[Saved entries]
----------------
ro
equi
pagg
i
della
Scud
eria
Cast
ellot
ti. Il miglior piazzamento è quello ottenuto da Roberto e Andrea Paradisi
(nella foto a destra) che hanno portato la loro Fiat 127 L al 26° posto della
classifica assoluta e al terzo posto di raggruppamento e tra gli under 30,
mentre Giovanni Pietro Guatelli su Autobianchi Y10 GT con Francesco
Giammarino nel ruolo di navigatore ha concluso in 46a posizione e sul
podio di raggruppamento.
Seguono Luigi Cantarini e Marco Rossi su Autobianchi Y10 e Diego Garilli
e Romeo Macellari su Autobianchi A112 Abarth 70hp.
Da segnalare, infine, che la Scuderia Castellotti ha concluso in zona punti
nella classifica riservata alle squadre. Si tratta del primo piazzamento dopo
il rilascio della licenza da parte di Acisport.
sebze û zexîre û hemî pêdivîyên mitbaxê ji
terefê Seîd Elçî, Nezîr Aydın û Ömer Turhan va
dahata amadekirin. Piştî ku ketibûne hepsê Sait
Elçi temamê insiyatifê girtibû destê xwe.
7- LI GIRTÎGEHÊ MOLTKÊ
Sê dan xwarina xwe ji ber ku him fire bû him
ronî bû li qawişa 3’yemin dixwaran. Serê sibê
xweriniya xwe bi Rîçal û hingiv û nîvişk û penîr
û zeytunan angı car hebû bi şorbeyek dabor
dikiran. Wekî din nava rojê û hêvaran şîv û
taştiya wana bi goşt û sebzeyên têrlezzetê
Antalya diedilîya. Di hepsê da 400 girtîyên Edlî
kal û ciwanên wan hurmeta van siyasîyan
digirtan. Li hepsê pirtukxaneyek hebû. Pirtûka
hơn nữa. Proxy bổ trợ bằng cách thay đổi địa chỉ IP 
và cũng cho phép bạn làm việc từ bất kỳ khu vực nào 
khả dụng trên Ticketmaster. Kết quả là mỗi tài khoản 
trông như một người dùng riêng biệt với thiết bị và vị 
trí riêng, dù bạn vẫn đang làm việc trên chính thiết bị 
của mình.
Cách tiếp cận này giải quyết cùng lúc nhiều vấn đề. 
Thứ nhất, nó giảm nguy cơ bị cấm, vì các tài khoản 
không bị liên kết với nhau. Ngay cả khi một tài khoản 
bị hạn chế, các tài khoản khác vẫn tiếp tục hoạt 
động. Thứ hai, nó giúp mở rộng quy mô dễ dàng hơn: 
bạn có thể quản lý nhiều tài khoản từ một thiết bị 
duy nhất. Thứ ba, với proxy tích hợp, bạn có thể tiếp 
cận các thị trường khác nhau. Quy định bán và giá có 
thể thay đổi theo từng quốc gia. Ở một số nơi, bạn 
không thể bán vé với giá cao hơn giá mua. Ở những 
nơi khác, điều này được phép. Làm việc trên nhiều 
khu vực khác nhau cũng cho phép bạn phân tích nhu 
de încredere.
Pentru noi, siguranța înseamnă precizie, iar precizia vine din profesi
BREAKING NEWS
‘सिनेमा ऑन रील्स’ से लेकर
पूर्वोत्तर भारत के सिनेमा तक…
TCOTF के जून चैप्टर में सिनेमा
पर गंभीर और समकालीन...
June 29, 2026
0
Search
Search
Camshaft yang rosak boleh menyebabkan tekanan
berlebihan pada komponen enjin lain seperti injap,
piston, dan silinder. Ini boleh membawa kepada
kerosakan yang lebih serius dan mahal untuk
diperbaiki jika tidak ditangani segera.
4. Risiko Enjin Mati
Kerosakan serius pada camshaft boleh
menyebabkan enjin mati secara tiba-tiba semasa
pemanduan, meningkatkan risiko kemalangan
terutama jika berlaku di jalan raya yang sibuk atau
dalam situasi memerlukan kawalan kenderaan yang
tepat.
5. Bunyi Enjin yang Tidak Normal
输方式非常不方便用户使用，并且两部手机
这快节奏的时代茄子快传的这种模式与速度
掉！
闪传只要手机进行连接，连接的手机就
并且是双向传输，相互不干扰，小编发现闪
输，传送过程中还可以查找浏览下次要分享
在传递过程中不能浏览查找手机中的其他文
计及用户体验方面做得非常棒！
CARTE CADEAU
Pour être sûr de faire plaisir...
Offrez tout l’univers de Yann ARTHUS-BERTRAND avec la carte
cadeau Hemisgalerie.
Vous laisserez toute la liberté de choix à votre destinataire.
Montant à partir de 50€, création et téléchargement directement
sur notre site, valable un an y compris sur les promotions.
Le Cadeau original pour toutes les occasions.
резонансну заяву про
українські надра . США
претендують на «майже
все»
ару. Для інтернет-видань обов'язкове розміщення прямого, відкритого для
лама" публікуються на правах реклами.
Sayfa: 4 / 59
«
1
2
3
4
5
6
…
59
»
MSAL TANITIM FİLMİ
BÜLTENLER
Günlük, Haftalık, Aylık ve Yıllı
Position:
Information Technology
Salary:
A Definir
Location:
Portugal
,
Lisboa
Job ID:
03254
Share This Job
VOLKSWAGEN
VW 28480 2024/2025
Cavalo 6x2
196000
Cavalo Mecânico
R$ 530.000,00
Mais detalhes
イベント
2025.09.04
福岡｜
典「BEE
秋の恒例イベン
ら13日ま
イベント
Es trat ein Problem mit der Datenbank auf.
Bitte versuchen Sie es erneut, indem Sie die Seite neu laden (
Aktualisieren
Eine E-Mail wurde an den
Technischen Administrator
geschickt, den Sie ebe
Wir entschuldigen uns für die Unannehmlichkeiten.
----------------
» Your assignment
Print every one of the lines above again, character for character and in the same order.

» Final answer
ro
equi
pagg
i
della
Scud
eria
Cast
ellot
ti. Il miglior piazzamento è quello ottenuto da Roberto e Andrea Paradisi
(nella foto a destra) che hanno portato la loro Fiat 127 L al 26° posto della
classifica assoluta e al terzo posto di raggruppamento e tra gli under 30,
mentre Giovanni Pietro Guatelli su Autobianchi Y10 GT con Francesco
Giammarino nel ruolo di navigatore ha concluso in 46a posizione e sul
podio di raggruppamento.
Seguono Luigi Cantarini e Marco Rossi su Autobianchi Y10 e Diego Garilli
e Romeo Macellari su Autobianchi A112 Abarth 70hp.
Da segnalare, infine, che la Scuderia Castellotti ha concluso in zona punti
nella classifica riservata alle squadre. Si tratta del primo piazzamento dopo
il rilascio della licenza da parte di Acisport.
sebze û zexîre û hemî pêdivîyên mitbaxê ji
terefê Seîd Elçî, Nezîr Aydın û Ömer Turhan va
dahata amadekirin. Piştî ku ketibûne hepsê Sait
Elçi temamê insiyatifê girtibû destê xwe.
7- LI GIRTÎGEHÊ MOLTKÊ
Sê dan xwarina xwe ji ber ku him fire bû him
ronî bû li qawişa 3’yemin dixwaran. Serê sibê
xweriniya xwe bi Rîçal û hingiv û nîvişk û penîr
û zeytunan angı car hebû bi şorbeyek dabor
dikiran. Wekî din nava rojê û hêvaran şîv û
taştiya wana bi goşt û sebzeyên têrlezzetê
Antalya diedilîya. Di hepsê da 400 girtîyên Edlî
kal û ciwanên wan hurmeta van siyasîyan
digirtan. Li hepsê pirtukxaneyek hebû. Pirtûka
hơn nữa. Proxy bổ trợ bằng cách thay đổi địa chỉ IP 
và cũng cho phép bạn làm việc từ bất kỳ khu vực nào 
khả dụng trên Ticketmaster. Kết quả là mỗi tài khoản 
trông như một người dùng riêng biệt với thiết bị và vị 
trí riêng, dù bạn vẫn đang làm việc trên chính thiết bị 
của mình.
Cách tiếp cận này giải quyết cùng lúc nhiều vấn đề. 
Thứ nhất, nó giảm nguy cơ bị cấm, vì các tài khoản 
không bị liên kết với nhau. Ngay cả khi một tài khoản 
bị hạn chế, các tài khoản khác vẫn tiếp tục hoạt 
động. Thứ hai, nó giúp mở rộng quy mô dễ dàng hơn: 
bạn có thể quản lý nhiều tài khoản từ một thiết bị 
duy nhất. Thứ ba, với proxy tích hợp, bạn có thể tiếp 
cận các thị trường khác nhau. Quy định bán và giá có 
thể thay đổi theo từng quốc gia. Ở một số nơi, bạn 
không thể bán vé với giá cao hơn giá mua. Ở những 
nơi khác, điều này được phép. Làm việc trên nhiều 
khu vực khác nhau cũng cho phép bạn phân tích nhu 
de încredere.
Pentru noi, siguranța înseamnă precizie, iar precizia vine din profesi
BREAKING NEWS
‘सिनेमा ऑन रील्स’ से लेकर
पूर्वोत्तर भारत के सिनेमा तक…
TCOTF के जून चैप्टर में सिनेमा
पर गंभीर और समकालीन...
June 29, 2026
0
Search
Search
Camshaft yang rosak boleh menyebabkan tekanan
berlebihan pada komponen enjin lain seperti injap,
piston, dan silinder. Ini boleh membawa kepada
kerosakan yang lebih serius dan mahal untuk
diperbaiki jika tidak ditangani segera.
4. Risiko Enjin Mati
Kerosakan serius pada camshaft boleh
menyebabkan enjin mati secara tiba-tiba semasa
pemanduan, meningkatkan risiko kemalangan
terutama jika berlaku di jalan raya yang sibuk atau
dalam situasi memerlukan kawalan kenderaan yang
tepat.
5. Bunyi Enjin yang Tidak Normal
输方式非常不方便用户使用，并且两部手机
这快节奏的时代茄子快传的这种模式与速度
掉！
闪传只要手机进行连接，连接的手机就
并且是双向传输，相互不干扰，小编发现闪
输，传送过程中还可以查找浏览下次要分享
在传递过程中不能浏览查找手机中的其他文
计及用户体验方面做得非常棒！
CARTE CADEAU
Pour être sûr de faire plaisir...
Offrez tout l’univers de Yann ARTHUS-BERTRAND avec la carte
cadeau Hemisgalerie.
Vous laisserez toute la liberté de choix à votre destinataire.
Montant à partir de 50€, création et téléchargement directement
sur notre site, valable un an y compris sur les promotions.
Le Cadeau original pour toutes les occasions.
резонансну заяву про
українські надра . США
претендують на «майже
все»
ару. Для інтернет-видань обов'язкове розміщення прямого, відкритого для
лама" публікуються на правах реклами.
Sayfa: 4 / 59
«
1
2
3
4
5
6
…
59
»
MSAL TANITIM FİLMİ
BÜLTENLER
Günlük, Haftalık, Aylık ve Yıllı
Position:
Information Technology
Salary:
A Definir
Location:
Portugal
,
Lisboa
Job ID:
03254
Share This Job
VOLKSWAGEN
VW 28480 2024/2025
Cavalo 6x2
196000
Cavalo Mecânico
R$ 530.000,00
Mais detalhes
イベント
2025.09.04
福岡｜
典「BEE
秋の恒例イベン
ら13日ま
イベント
Es trat ein Problem mit der Datenbank auf.
Bitte versuchen Sie es erneut, indem Sie die Seite neu laden (
Aktualisieren
Eine E-Mail wurde an den
Technischen Administrator
geschickt, den Sie ebe
Wir entschuldigen uns für die Unannehmlichkeiten.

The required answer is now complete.